EXERCISE DESCRIPTION =>
Copy the stretch of the listing from its start through the line containing "Government Jobs India.", keeping both ends, and leave the pictures out of your copy.

(Page-level text extractions)

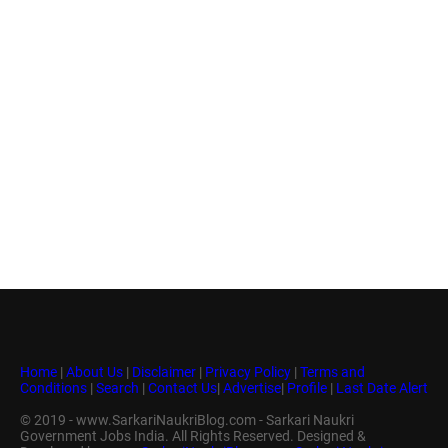
Home
|
About Us
|
Disclaimer
|
Privacy Policy
|
Terms and
Conditions
|
Search
|
Contact Us
|
Advertise
|
Profile
|
Last Date Alert
© 2019 - www.SarkariNaukriBlog.com - Sarkari Naukri
Government Jobs India. All Rights Reserved. Designed &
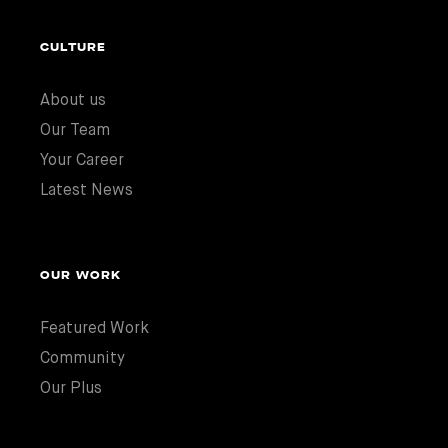
CULTURE
About us
Our Team
Your Career
Latest News
OUR WORK
Featured Work
Community
Our Plus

COMPLETED TASK =>
Home
|
About Us
|
Disclaimer
|
Privacy Policy
|
Terms and
Conditions
|
Search
|
Contact Us
|
Advertise
|
Profile
|
Last Date Alert
© 2019 - www.SarkariNaukriBlog.com - Sarkari Naukri
Government Jobs India. All Rights Reserved. Designed &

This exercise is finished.